Ночь. Окна в казарме настежь, и с улицы в казарму прет духота. Среди ночи Окурку подъем: до утра в дневальные. Приняв дежурство, он, чтобы невзначай не задремать, ищет дела. Выходит во двор под огонь дежурной лампочки и выносит фляжку. С утра за молоком. Не мешает заранее сполоснуть. Трясет, наполнив водой, и вместе с нею выплескивает на землю что-то белое. Наклоняется, поднимает и вдруг, вглядевшись в то, что поднял, вопит, как оглашенный. Минута, и вся казарма на ногах. Над Окурком с пистолетом в руке офицер. Усы — пиками вперед, пряди волос на лбу — рогом, лохматые гусеницы бровей изогнуты, как два вопроса, все тычет в Окурка и спрашивает: «Что?»
«Вот… Пустая была… Там, на подоконнике… А тут смотрю… в ней вот…» — И потрясенный Окурок протягивает офицеру в одной руке фляжку, а в другой листовку, на которой вкривь и вкось нацарапано:
«Смерть немецким оккупантам! Партизанский отряд Петра Зайченко».
Офицер, едва взглянув, тут же командует казарме: «В ружье». Он бодрится, командуя, но его, как и всех, держит страх: «Партизаны в казарме? Не может быть. А впрочем, чем черт или те же партизаны, что еще хуже черта, не шутят!..»
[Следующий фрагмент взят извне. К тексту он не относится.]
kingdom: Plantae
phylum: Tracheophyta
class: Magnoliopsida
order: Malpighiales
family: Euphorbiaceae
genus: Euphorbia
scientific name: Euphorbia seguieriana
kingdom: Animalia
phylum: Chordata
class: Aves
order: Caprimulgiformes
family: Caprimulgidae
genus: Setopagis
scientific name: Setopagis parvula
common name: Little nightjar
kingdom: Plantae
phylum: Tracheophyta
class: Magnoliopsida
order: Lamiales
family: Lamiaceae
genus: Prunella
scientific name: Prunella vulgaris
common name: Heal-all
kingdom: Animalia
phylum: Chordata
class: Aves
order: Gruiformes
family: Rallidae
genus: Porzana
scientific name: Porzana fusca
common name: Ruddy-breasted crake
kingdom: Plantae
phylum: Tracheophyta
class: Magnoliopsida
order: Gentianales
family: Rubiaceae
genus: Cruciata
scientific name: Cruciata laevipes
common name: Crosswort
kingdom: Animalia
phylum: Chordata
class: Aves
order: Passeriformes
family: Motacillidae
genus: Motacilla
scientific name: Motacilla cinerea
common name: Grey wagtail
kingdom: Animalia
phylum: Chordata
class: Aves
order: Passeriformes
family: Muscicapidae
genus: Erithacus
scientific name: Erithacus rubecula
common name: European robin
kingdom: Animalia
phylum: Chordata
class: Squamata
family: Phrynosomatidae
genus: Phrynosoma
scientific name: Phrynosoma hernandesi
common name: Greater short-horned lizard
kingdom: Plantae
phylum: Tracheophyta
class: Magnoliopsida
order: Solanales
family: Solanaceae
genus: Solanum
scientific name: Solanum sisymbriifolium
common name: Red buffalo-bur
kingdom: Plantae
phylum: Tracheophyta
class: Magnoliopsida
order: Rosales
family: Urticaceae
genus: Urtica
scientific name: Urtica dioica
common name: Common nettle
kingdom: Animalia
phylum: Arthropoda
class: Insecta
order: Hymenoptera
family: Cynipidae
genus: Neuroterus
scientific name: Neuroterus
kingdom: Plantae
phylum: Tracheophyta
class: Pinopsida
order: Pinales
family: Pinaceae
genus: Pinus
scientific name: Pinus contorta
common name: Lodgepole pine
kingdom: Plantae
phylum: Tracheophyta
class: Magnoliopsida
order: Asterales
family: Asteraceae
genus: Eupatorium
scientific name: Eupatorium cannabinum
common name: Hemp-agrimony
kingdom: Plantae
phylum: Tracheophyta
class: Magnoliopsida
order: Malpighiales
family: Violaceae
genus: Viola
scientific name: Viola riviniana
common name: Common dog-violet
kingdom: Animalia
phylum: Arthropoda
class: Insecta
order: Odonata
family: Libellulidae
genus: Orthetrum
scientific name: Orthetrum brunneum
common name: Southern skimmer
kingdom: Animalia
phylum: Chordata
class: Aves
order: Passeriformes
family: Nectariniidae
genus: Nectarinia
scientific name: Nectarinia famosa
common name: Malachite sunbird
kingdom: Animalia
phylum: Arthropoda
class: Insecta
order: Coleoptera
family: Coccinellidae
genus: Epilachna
Обыскивают казарму и, не найдя ничего, успокаиваются. Но это внешнее спокойствие. Сердце у всех в клещах страха. И когда где-то вдали за казармой гремит автоматная очередь, они — самим страхом, самим ощущением партизан уже подготовлены к ней — воспринимают ее без всякого удивления. Не спеша и уступая друг другу, выбегают из казармы и, рассыпавшись в цепь, идут в сторону, противоположную молочному складу. Еще два шага… еще шаг… еще полшага, и вот она, ожидаемая, — в тишине украинской ночи гремит автоматная очередь… Падают как подкошенные, но ни убитых, ни раненых среди подкошенных нет. Автоматная очередь гремит где-то позади них. Прислушиваются и догадываются: гремит на молочном складе!..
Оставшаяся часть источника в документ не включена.